+++ INFORMATION +++

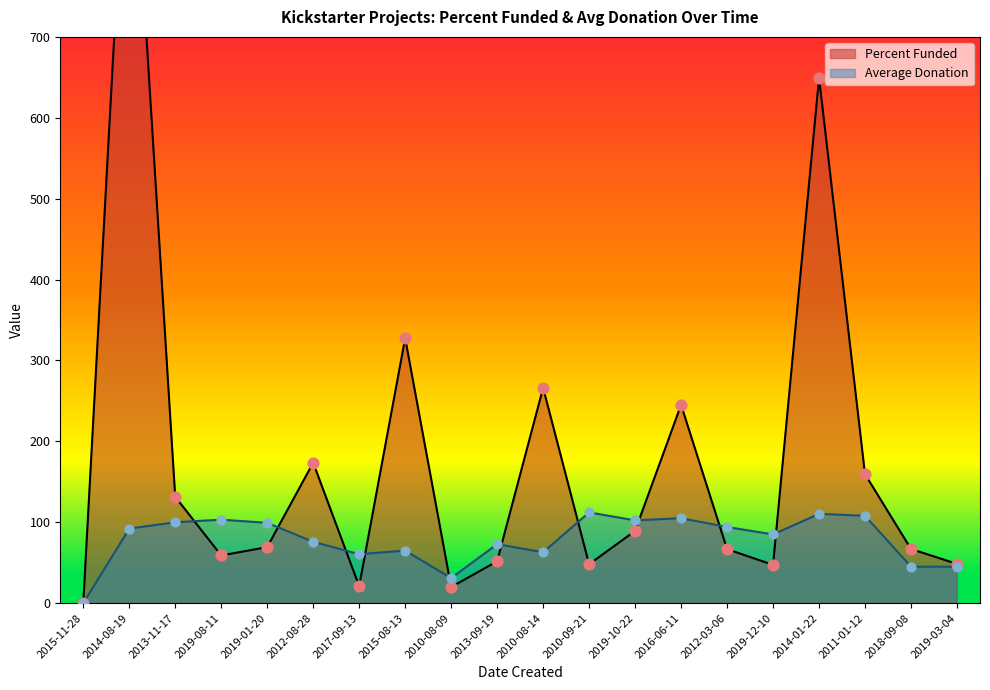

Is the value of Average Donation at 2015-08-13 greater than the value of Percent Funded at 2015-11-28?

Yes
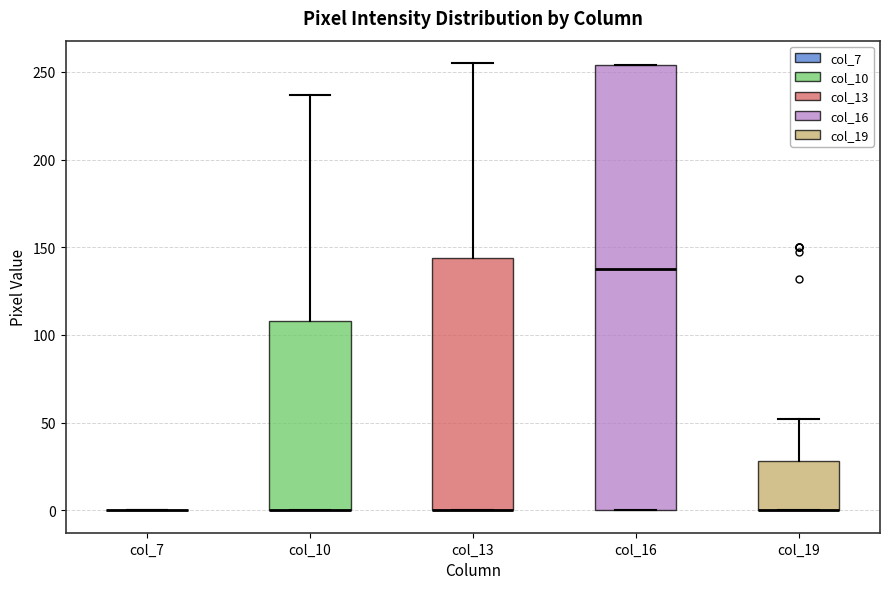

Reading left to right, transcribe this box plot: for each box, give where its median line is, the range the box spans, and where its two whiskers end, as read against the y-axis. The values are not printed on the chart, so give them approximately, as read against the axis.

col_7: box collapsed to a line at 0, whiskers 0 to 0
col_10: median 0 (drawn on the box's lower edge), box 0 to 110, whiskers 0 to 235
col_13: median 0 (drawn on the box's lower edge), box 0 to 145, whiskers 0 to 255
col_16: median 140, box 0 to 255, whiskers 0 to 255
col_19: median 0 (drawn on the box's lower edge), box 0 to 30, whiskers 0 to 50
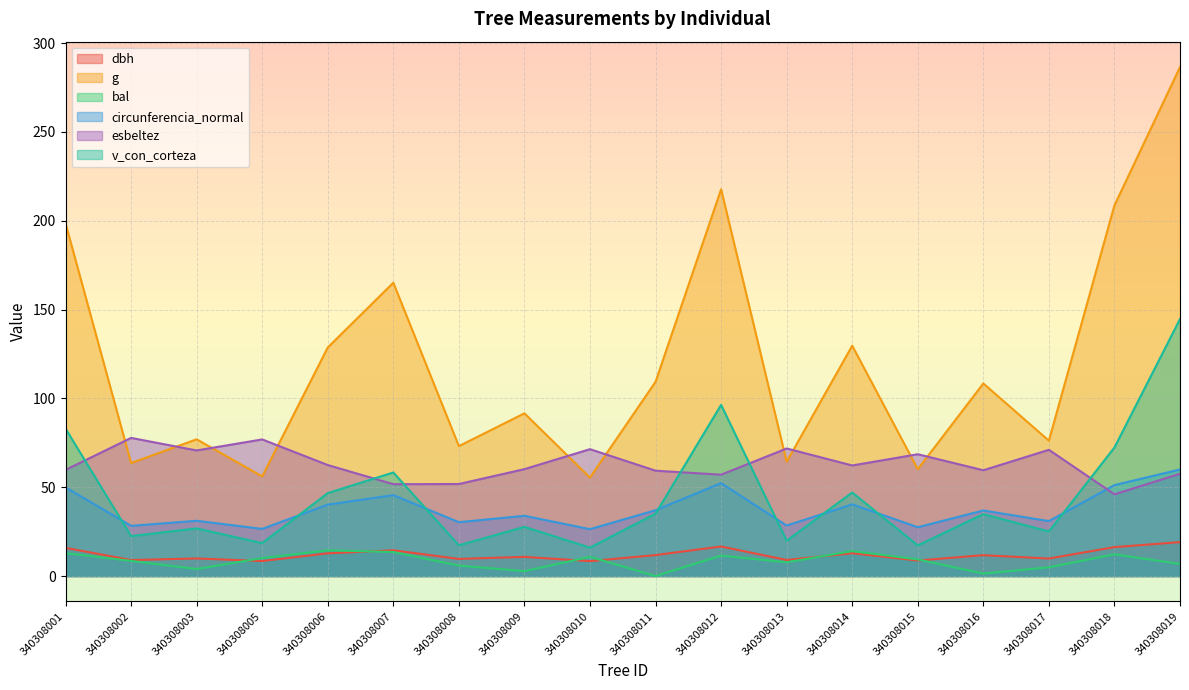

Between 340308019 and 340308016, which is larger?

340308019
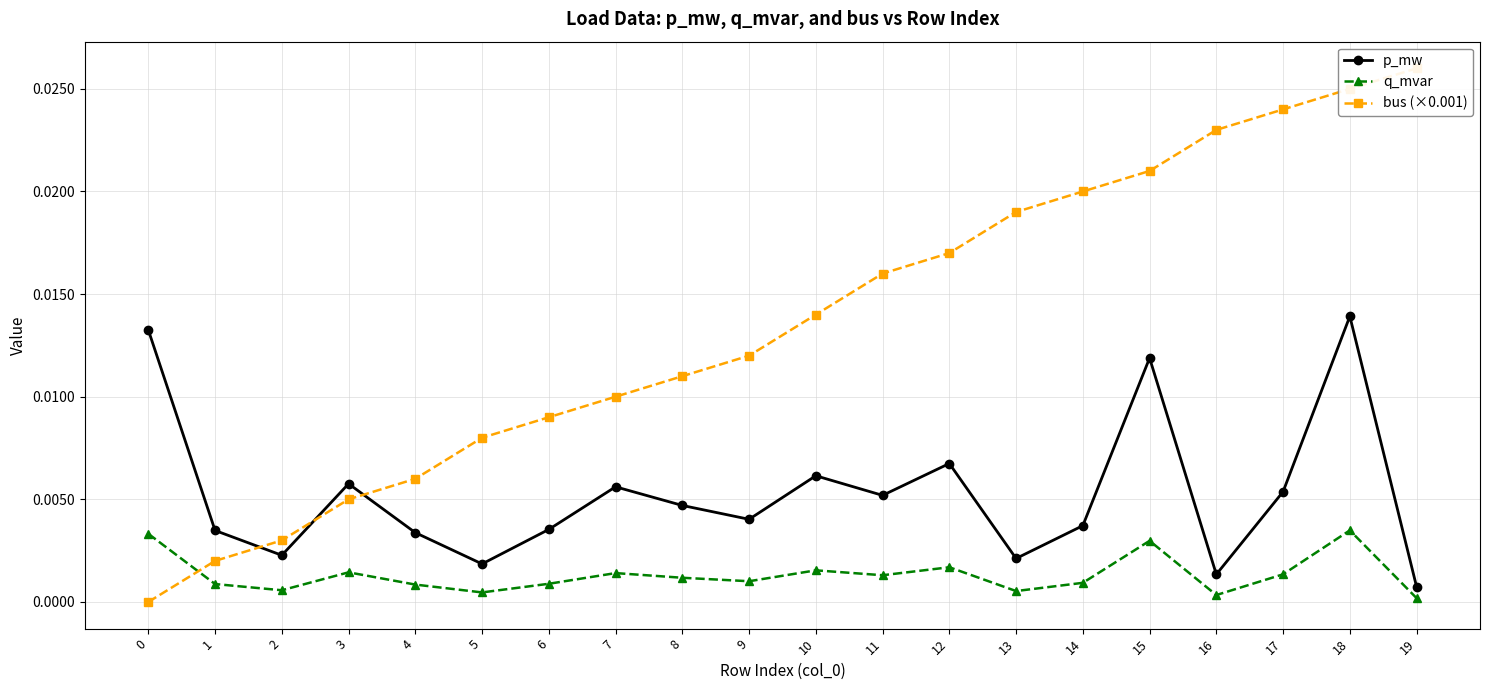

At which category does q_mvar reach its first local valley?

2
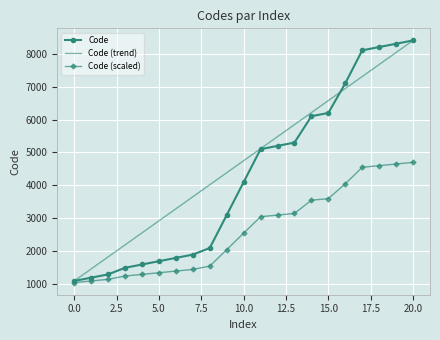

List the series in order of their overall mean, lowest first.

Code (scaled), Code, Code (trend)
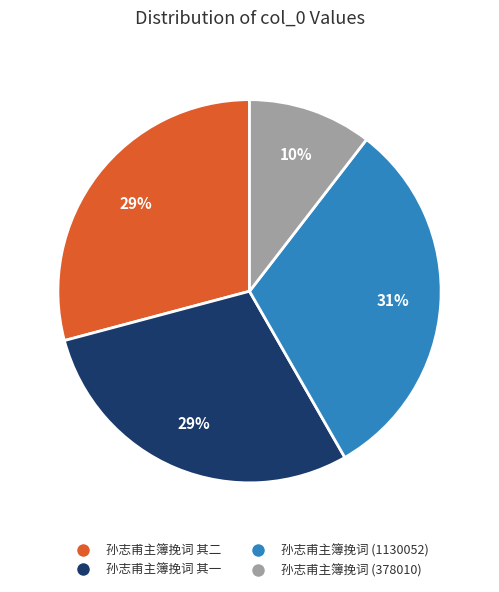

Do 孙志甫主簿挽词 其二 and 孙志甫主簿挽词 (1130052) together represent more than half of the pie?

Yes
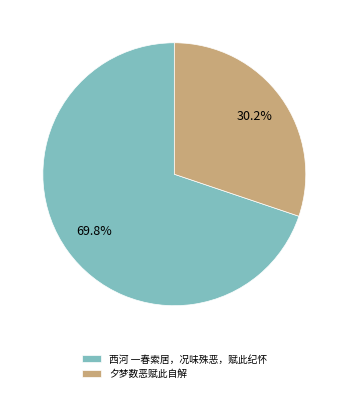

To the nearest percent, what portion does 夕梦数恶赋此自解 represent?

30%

+++

JOB: Rewrite all of the material above with "Average Donation" changed to "Mean Donation" and everything else left as it is. Omit the pictures.

WRITTEN ANSWER:
Is the value of Mean Donation at 2015-08-13 greater than the value of Percent Funded at 2015-11-28?

Yes

Reading left to right, transcribe this box plot: for each box, give where its median line is, the range the box spans, and where its two whiskers end, as read against the y-axis. The values are not printed on the chart, so give them approximately, as read against the axis.

col_7: box collapsed to a line at 0, whiskers 0 to 0
col_10: median 0 (drawn on the box's lower edge), box 0 to 110, whiskers 0 to 235
col_13: median 0 (drawn on the box's lower edge), box 0 to 145, whiskers 0 to 255
col_16: median 140, box 0 to 255, whiskers 0 to 255
col_19: median 0 (drawn on the box's lower edge), box 0 to 30, whiskers 0 to 50

Between 340308019 and 340308016, which is larger?

340308019

At which category does q_mvar reach its first local valley?

2

List the series in order of their overall mean, lowest first.

Code (scaled), Code, Code (trend)

Do 孙志甫主簿挽词 其二 and 孙志甫主簿挽词 (1130052) together represent more than half of the pie?

Yes

To the nearest percent, what portion does 夕梦数恶赋此自解 represent?

30%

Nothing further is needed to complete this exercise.